Till the modern times people used the glacial erratics and rocks for house building or church erection in this very agricultural dominated North-Eastern small region of Germany called Uckermark while ‘Ucker‘ is just a nearby river, and the term ‘Mark‘ means borderland where frontiers are crossed to other lands. The countryside offers sometimes a more brittle charm, but you can discover interesting places and a lot of nature with tremendous stones.
There, on the outskirts of the small and otherwise unspectacular village Trebenow (near the city of Prenzlau) a relic of the Neolithic period has survived in quite good and original condition, a typical stone grave of the Funnelbeaker culture being constructed around 3,000 BC. This old burial place is also known as Hünenstein (i. e. Giant’s Stone), and the bearing granite stones had been dug nearly 1 m into the ground. The massive granite serving as the roof has a length of nearly 3 m and a weight of more than 4 t, as a whole a real delicate construction.

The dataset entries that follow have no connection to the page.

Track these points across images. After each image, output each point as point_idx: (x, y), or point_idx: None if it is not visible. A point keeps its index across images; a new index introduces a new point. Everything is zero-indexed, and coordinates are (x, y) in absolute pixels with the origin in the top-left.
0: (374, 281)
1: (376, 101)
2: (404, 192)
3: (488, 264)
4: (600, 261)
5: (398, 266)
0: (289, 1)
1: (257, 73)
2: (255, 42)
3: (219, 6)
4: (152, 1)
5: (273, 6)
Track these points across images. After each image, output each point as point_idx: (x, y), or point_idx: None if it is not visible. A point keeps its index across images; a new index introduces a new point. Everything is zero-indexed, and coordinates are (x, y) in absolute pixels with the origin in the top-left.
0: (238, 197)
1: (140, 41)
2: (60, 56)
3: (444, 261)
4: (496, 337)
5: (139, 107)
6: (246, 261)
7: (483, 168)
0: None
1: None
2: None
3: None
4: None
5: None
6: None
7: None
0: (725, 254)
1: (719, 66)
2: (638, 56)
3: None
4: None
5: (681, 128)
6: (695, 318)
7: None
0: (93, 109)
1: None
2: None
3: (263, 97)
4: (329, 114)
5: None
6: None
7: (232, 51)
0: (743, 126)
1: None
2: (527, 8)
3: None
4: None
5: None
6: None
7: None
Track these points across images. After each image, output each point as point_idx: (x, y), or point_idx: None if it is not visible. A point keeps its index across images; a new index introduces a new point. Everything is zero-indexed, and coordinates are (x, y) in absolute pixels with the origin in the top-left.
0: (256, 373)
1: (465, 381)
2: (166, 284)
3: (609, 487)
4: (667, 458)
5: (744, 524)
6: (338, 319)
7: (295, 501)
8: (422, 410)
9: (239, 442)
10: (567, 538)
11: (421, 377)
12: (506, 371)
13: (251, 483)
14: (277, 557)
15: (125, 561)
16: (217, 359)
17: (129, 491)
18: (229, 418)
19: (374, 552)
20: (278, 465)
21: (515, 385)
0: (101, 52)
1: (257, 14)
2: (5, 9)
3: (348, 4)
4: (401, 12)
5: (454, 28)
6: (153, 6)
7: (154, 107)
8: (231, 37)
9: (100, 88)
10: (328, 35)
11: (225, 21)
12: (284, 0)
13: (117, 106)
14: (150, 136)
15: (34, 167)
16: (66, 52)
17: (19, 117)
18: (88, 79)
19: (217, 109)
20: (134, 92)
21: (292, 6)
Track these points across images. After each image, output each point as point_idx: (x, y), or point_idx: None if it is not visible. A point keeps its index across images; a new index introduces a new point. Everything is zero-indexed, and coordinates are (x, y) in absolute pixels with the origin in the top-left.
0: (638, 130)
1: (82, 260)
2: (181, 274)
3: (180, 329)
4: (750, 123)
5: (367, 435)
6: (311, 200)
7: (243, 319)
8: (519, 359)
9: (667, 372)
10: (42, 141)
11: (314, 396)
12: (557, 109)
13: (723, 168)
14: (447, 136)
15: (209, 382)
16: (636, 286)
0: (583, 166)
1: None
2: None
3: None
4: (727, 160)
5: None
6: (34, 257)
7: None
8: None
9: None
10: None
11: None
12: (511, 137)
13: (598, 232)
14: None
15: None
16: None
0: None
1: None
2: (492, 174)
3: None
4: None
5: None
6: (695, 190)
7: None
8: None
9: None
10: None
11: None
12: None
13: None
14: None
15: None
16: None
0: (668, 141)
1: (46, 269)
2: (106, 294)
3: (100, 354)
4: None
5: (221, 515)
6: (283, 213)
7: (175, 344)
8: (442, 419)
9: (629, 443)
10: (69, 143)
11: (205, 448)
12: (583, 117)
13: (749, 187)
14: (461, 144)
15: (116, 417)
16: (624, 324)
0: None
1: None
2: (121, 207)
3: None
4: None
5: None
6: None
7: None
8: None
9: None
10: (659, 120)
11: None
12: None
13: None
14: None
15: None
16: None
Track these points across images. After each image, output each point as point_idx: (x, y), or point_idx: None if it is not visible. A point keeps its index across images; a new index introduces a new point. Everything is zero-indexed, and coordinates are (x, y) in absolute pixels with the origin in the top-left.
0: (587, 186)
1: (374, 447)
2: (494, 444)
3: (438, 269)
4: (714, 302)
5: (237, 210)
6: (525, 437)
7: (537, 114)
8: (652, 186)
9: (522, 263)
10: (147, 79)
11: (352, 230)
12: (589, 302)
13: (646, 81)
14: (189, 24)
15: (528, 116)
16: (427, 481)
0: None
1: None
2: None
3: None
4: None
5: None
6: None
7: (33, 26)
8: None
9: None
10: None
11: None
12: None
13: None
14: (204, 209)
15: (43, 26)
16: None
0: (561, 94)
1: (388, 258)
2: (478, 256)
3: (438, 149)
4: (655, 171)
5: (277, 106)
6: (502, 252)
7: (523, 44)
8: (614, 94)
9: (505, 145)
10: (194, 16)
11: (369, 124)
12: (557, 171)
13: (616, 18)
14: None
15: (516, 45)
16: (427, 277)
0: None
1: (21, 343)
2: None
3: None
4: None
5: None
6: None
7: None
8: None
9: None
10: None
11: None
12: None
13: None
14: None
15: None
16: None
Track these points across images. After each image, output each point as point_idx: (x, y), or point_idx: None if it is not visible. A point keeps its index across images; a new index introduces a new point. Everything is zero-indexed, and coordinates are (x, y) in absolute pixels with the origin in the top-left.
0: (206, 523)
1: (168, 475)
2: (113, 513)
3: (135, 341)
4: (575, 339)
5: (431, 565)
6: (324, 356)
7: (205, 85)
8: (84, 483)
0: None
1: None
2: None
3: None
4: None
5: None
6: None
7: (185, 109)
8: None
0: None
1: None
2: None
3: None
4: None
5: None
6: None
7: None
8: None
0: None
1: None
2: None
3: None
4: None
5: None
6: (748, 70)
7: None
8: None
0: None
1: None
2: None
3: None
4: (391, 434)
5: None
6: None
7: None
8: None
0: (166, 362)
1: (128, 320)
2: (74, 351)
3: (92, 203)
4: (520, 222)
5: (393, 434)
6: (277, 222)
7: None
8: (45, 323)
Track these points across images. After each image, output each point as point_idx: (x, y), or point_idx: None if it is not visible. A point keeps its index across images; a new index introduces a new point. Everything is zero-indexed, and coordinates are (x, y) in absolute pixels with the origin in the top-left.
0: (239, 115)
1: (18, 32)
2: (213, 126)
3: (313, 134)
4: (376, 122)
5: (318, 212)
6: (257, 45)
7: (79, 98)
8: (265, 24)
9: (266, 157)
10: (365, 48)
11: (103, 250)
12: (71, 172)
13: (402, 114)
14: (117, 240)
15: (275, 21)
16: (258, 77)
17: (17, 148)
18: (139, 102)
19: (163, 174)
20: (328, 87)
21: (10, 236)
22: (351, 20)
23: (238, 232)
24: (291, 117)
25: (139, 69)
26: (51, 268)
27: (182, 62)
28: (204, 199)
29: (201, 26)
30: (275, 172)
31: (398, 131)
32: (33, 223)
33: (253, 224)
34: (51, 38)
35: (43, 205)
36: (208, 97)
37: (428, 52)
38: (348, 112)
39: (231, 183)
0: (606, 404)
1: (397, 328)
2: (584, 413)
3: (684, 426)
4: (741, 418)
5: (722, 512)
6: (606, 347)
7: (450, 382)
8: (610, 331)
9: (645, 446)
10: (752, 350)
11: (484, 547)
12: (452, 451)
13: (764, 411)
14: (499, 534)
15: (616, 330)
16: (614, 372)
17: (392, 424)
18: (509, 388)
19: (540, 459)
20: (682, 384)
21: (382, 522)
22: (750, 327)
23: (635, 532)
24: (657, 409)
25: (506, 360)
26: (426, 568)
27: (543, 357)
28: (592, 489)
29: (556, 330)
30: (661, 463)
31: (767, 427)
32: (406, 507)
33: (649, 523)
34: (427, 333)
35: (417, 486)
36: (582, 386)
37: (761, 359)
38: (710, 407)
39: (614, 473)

Even with today’s technical equipment it would be still a demanding task to erect the astonishing structure which was looted in the course of time. Archeological research in 1904 resulted only in very little findings inside of the grave chamber: 2 horse teeth, 1 burnt small hollow bone and 2 undecorated grey ceramic shards. At a small country road in Trebenow a very small direction sign – which can be easily overlooked – draws possibly some attention to this archaic location, but you cannot see the grave itself from the street because it lies well hidden behind an agricultural barn.
While this archeological site locates within used farmland, the ritual place is usually only completely visible after the harvest during fall or winter. Dozens of similar places can be found in the lands stretching along the Baltic and North Sea, but the greater public does not know much of them like this secret and lonesome stony space in the Mark.
For developping and farming the erratics and stones, left in the Uckermark after the last ice age, had to be removed from the landscape anyhow. Therefore, it is not astonishing that this rocky legacy has been often featured in local traditions and legends. Petrification, the turning of people into a stone, comprises one common topic in this respect like in other more well-known mythologies, because stones as natural monuments are always reminding us to the opening of known history and much older ages, a beginning in fascinating form and shape.